Seattle announced a $2 million plan Wednesday to address what Mayor Bruce Harrell described as a critical shortage of police officers in the city.
It includes recruitment bonuses, reimbursement for moving costs and possible tuition assistance.
The city has lost more than 400 police officers over the past 2 ½ years, which Harrell's office said has led to the point "where essential services cannot be delivered promptly and effectively."
The plan notes that, as of May, the number of trained and deployable officers in Seattle is at its lowest in more than three decades — just 954 — and that the department has been unable to meet annual recruiting goals in recent years.
"To provide a minimum level of service, SPD must make up for this severe staffing shortage by relying on overtime-paid officers almost daily, a significant expense to the city," the plan states, noting the situation is contributing to exhaustion and low morale among officers and harming public safety.
Around 40% of Seattle detectives have had to handle patrol duties.
The City Council has already approved $1 million for recruitment and hiring bonuses. Those dollars came from savings in unspent officer salaries.

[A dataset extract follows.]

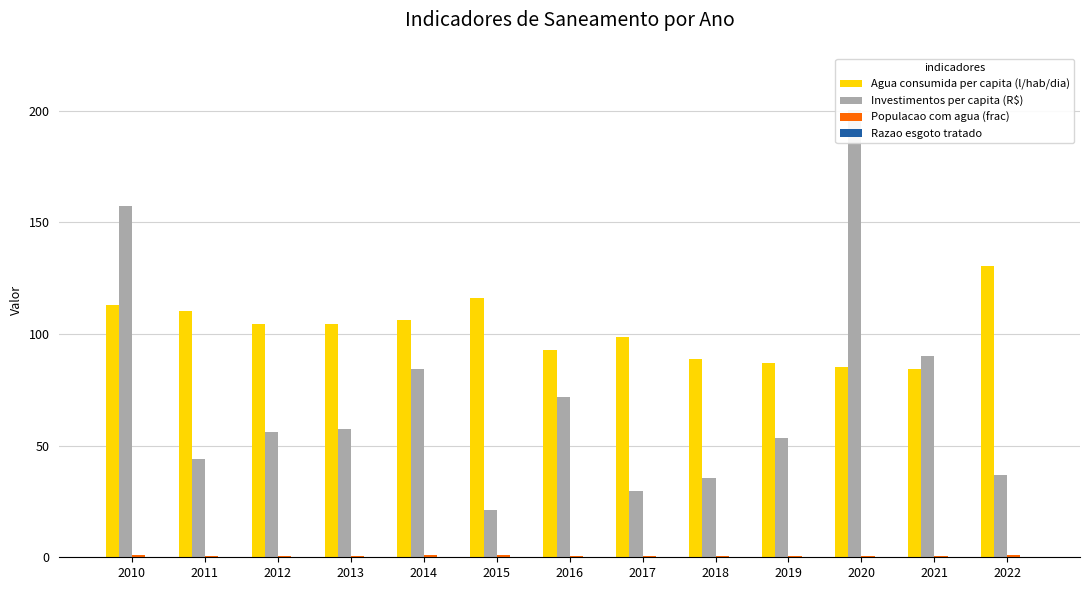

The value of Investimentos per capita (R$) at 2011 is 44.1. True or false?

True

In 2019, the department was heavily criticized for its sometimes violent response to racial justice protests, and City Council members embraced calls to defund police.
"We want the right numbers of officers and the right kind of officers," Harrell said. "It crosses racial lines, it crosses socioeconomic lines that people want to feel safe, and they have a right to feel safe."

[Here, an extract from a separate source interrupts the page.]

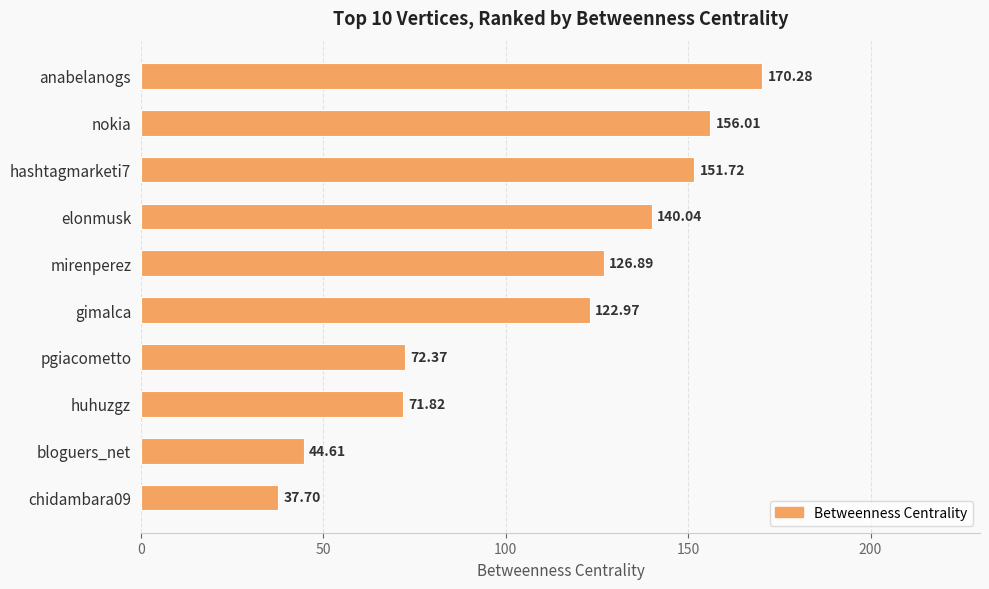

Rank the categories by value from highest to lowest.

anabelanogs, nokia, hashtagmarketi7, elonmusk, mirenperez, gimalca, pgiacometto, huhuzgz, bloguers_net, chidambara09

Harrell wants to offer signing bonuses of up to $30,000 for lateral transfers from other police departments.
New officers would receive up to $7,500.
He called for reimbursing candidates’ applicant fees, travel expenses and relocation costs.
The Pacific Northwest metropolis might also pay tuition for college students who commit to working for the department.
The plan also calls for redoubling efforts to attract officer candidates from Seattle's minority communities and expanding career-advancement opportunities for officers.
The Associated Press contributed to this report.